Required action 1 >>
From the movie review, list every form the Madagascar series has been spun off into or released in.
Required action 2 >>
Reproduce a passage from the movie review word for word, starting with "It’s not often" and going on through "around: great jokes.".

Given text >>
A kids’ movie without the cheeky jokes for adults is like a big juicy BLT without the B… or the T. Madagascar 3: Europe’s Most Wanted may have a title that sounds like it was made up in a cartoon sequel laboratory but when it comes to serving up laughs just think of the film as a BLT with enough extra bacon to satisfy even the wildest of animals — or even a parent with a gaggle of tots in tow. Yes even with that whole "Afro Circus" nonsense.
It’s not often that we find exhaustively franchised films like the Madagascar set that still work after almost seven years. Despite being spun off into TV shows and Christmas specials in addition to its big screen adventures the series has not only maintained its momentum it has maintained the part we were pleasantly surprised by the first time around: great jokes.

Supplied data >>

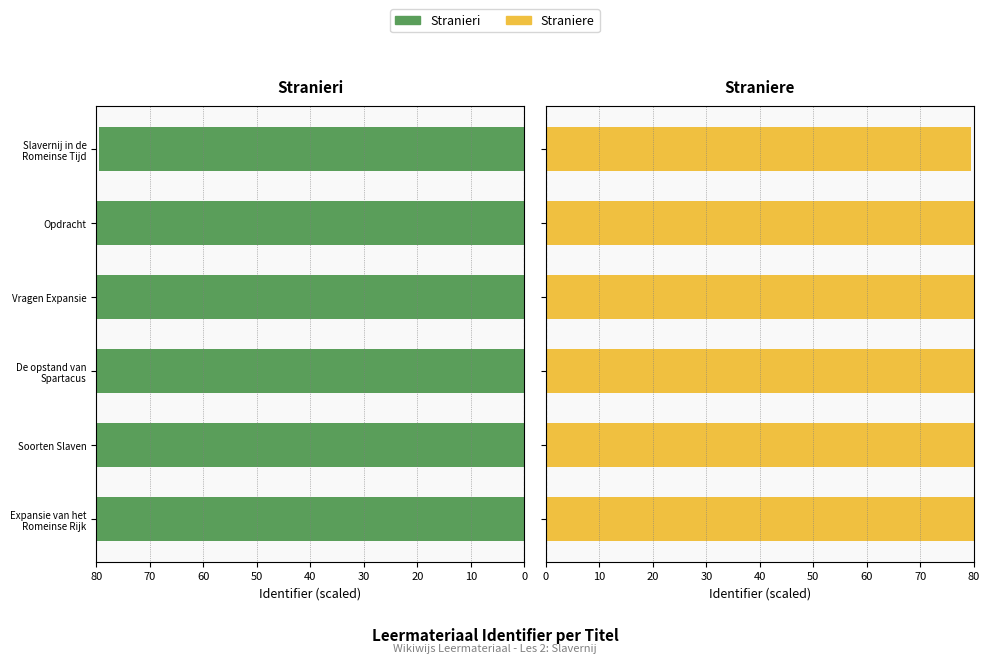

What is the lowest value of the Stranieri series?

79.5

Written reply 1 >>
- TV shows
- Christmas specials
- Big screen adventures

Written reply 2 >>
It’s not often that we find exhaustively franchised films like the Madagascar set that still work after almost seven years. Despite being spun off into TV shows and Christmas specials in addition to its big screen adventures the series has not only maintained its momentum it has maintained the part we were pleasantly surprised by the first time around: great jokes.